According to the mother of an Ohio mother of two, when her daughter went into a long coma following a seizure, doctors told the woman’s mother that her daughter was “brain dead” and she should “pull the plug.” But seven months after slipping into a coma, the daughter awakened, making a full recovery.
Kertisha Brabson’s mother, Kertease Williams, told WBNS that in September 2018, after Kertisha went to the hospital, she got a call from the hospital about her daughter, hearing that Kertisha was reaching out for things that weren’t there, speaking weirdly and dancing as if she were at a concert. Then Kertisha had a seizure, putting her into a coma.

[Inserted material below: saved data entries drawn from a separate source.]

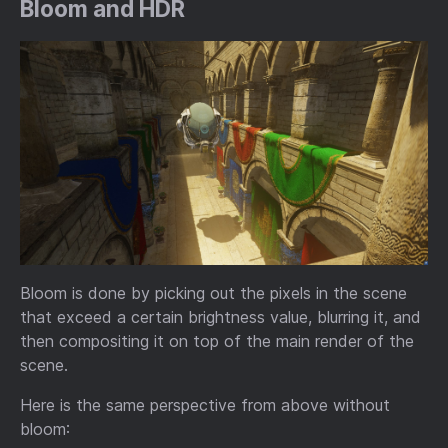
Bloom and HDR
Bloom is done by picking out the pixels in the scene
that exceed a certain brightness value, blurring it, and
then compositing it on top of the main render of the
scene.
Here is the same perspective from above without
bloom: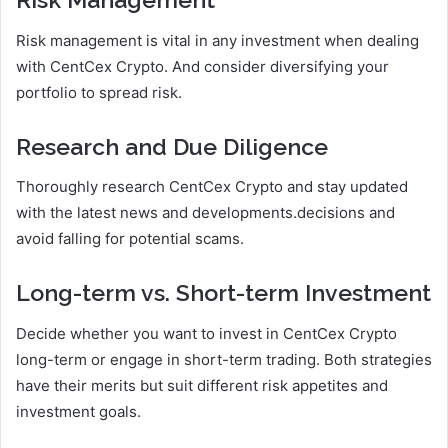
Risk management is vital in any investment when dealing
with CentCex Crypto. And consider diversifying your
portfolio to spread risk.
Research and Due Diligence
Thoroughly research CentCex Crypto and stay updated
with the latest news and developments.decisions and
avoid falling for potential scams.
Long-term vs. Short-term Investment
Decide whether you want to invest in CentCex Crypto
long-term or engage in short-term trading. Both strategies
have their merits but suit different risk appetites and
investment goals.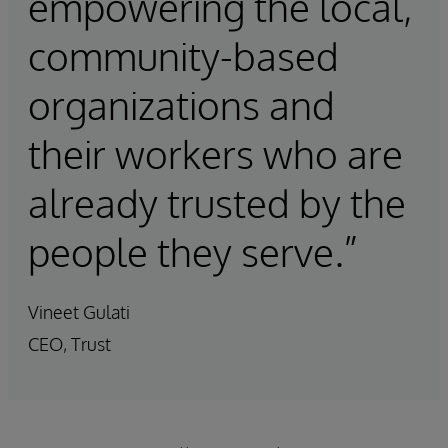
empowering the local,
community-based
organizations and
their workers who are
already trusted by the
people they serve.”
Vineet Gulati
CEO, Trust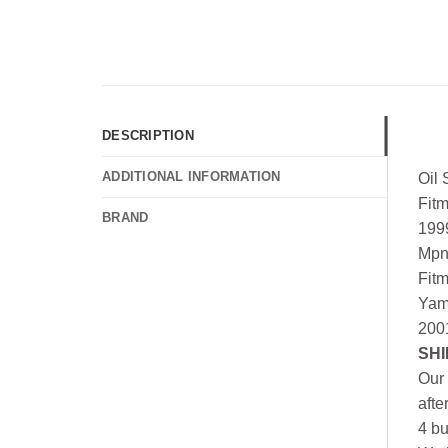
DESCRIPTION
ADDITIONAL INFORMATION
Oil
Fit
BRAND
199
Mpn
Fit
Yam
200
SHI
Our 
afte
4 bu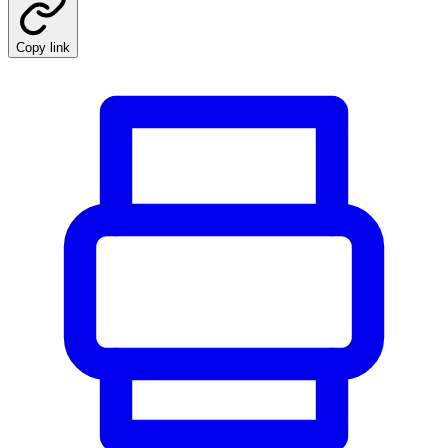
Copy link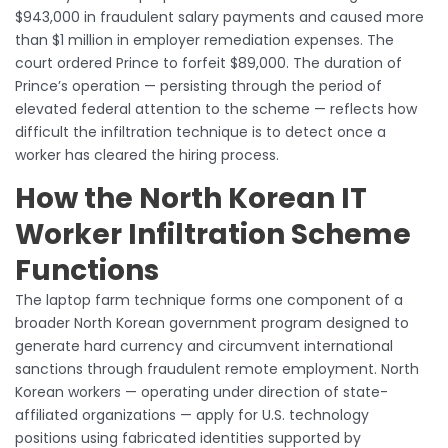
$943,000 in fraudulent salary payments and caused more
than $1 million in employer remediation expenses. The
court ordered Prince to forfeit $89,000. The duration of
Prince’s operation — persisting through the period of
elevated federal attention to the scheme — reflects how
difficult the infiltration technique is to detect once a
worker has cleared the hiring process.
How the North Korean IT
Worker Infiltration Scheme
Functions
The laptop farm technique forms one component of a
broader North Korean government program designed to
generate hard currency and circumvent international
sanctions through fraudulent remote employment. North
Korean workers — operating under direction of state-
affiliated organizations — apply for U.S. technology
positions using fabricated identities supported by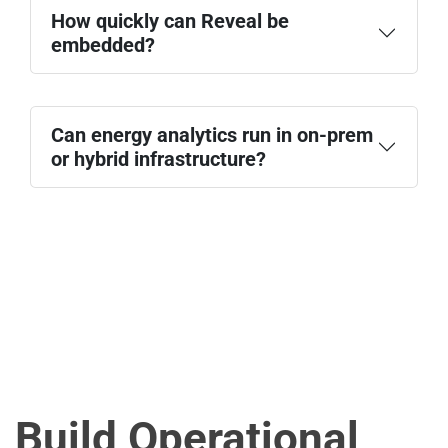
How quickly can Reveal be
embedded?
Can energy analytics run in on-prem
or hybrid infrastructure?
Build Operational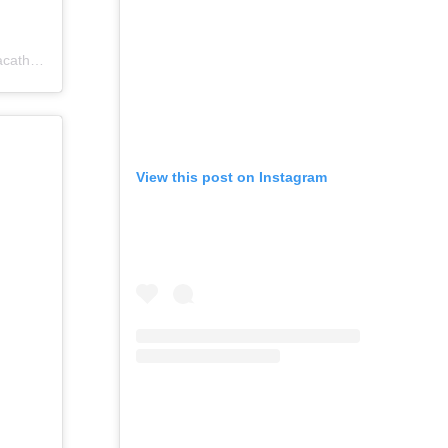
catholics)
View this post on Instagram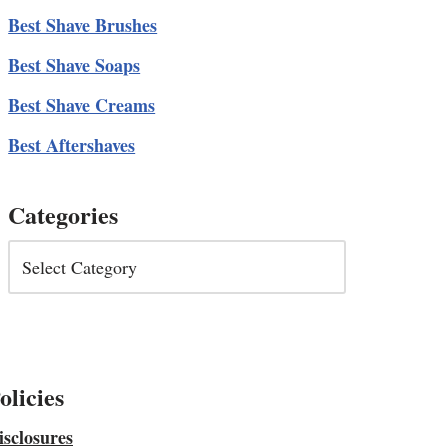
Best Shave Brushes
Best Shave Soaps
Best Shave Creams
Best Aftershaves
Categories
olicies
isclosures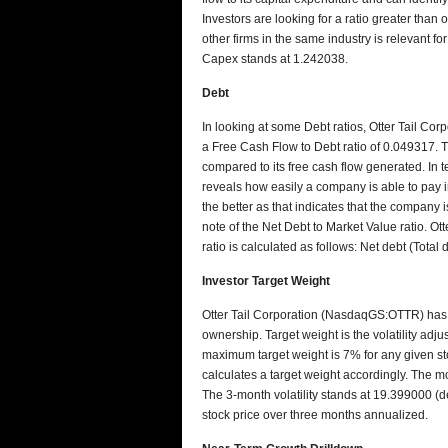
Investors are looking for a ratio greater than
other firms in the same industry is relevant f
Capex stands at 1.242038.
Debt
In looking at some Debt ratios, Otter Tail Co
a Free Cash Flow to Debt ratio of 0.049317. Thi
compared to its free cash flow generated. In te
reveals how easily a company is able to pay in
the better as that indicates that the company i
note of the Net Debt to Market Value ratio. Ot
ratio is calculated as follows: Net debt (Tota
Investor Target Weight
Otter Tail Corporation (NasdaqGS:OTTR) has a
ownership. Target weight is the volatility adj
maximum target weight is 7% for any given stoc
calculates a target weight accordingly. The more
The 3-month volatility stands at 19.399000 (de
stock price over three months annualized.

Kertisha Brabson was in a coma for seven months due to a mysterious illness — but her and her mother's fight for her survival led to a second chance at life. https://t.co/oW1cSFQfq0 #10TV
— 10TV (@10TV) December 29, 2019
Williams stated, “I don’t have no doctor’s background … never been to school for anything, but when it’s your child, you’re going to do everything in your power to bring your daughter back.”
Williams had Kertisha moved from hospital to hospital; she told WBNS, “We were going to keep moving her because once I saw the doctors scratching their heads that clearly let me know they gave up and they don’t know what’s going on with her. They told me she was brain-dead and pull the plug and all those things.” She added, “Every decision that I made was because she got two little people that was depending on their mother to come home and that was her kids.”
Kertisha, who was suffering from anti-NMDA receptor encephalitis, eventually wound up at Ohio State’s Brain and Spinal Hospital at the beginning of 2019, where she was having up to 20 seizures a day. Doctor Shraddha Mainali at the Brain and Spine Hospital, admitted later, “In someone like her condition there is mortality above 60 percent.” He said he took an aggressive stance toward the disease.
When Kertisha awakened on April 7, 2019, she thought it was still back in September. Mainali said, “One of my residents who was on-call at night texted me in the morning and says you won’t believe what I saw today. I was like, what happened? [I was told] Tisha is opening her eyes and she’s following simple commands.”
Kertisha recalled, “[The nurse] was like ‘Yeah, Ms. Brabson, you’ve been asleep for seven months.’ I was like, ‘Do my mom know?’”
Williams added, “’He said, well, she’s woke up. Oh, my goodness, we just jumped up and down and screamed and nobody slept that morning.” Mainali offered, “I am quite hopeful in her case that she’s going to continue to do well and hopefully live a normal life.”
The Daily Mail explains:
Anti-NMDA receptor encephalitis is a type of brain inflammation caused by the body’s antibodies. The disease often sees the body’s antibodies attack its own brain cells, causing swelling in the brain. Early symptoms can include a fever, a headache and tiredness, that develop into delusions and psychosis. Patients can become agitated and confused and suffer variable blood pressure, with seizures eventually developing. Diagnosis often relies on finding specific antibodies in the patient’s cerebral spinal fluid and misdiagnosis is common. Around half of cases are caused by tumors, most commonly in the ovaries.